- _THE RECORDS_:
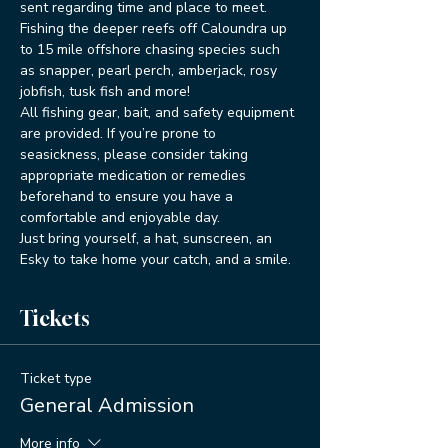
sent regarding time and place to meet.
Fishing the deeper reefs off Caloundra up 
to 15 mile offshore chasing species such 
as snapper, pearl perch, amberjack, rosy 
jobfish, tusk fish and more!
All fishing gear, bait, and safety equipment 
are provided. If you’re prone to 
seasickness, please consider taking 
appropriate medication or remedies 
beforehand to ensure you have a 
comfortable and enjoyable day.
Just bring yourself, a hat, sunscreen, an 
Esky to take home your catch, and a smile. 
Tickets
Ticket type
General Admission
More info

- _YOUR GOAL_: The response is the exact set of lines from the one holding "Just bring yourself, a hat, sunscreen, an" through the last line of the material.

- _SOLUTION_:
Just bring yourself, a hat, sunscreen, an 
Esky to take home your catch, and a smile. 
Tickets
Ticket type
General Admission
More info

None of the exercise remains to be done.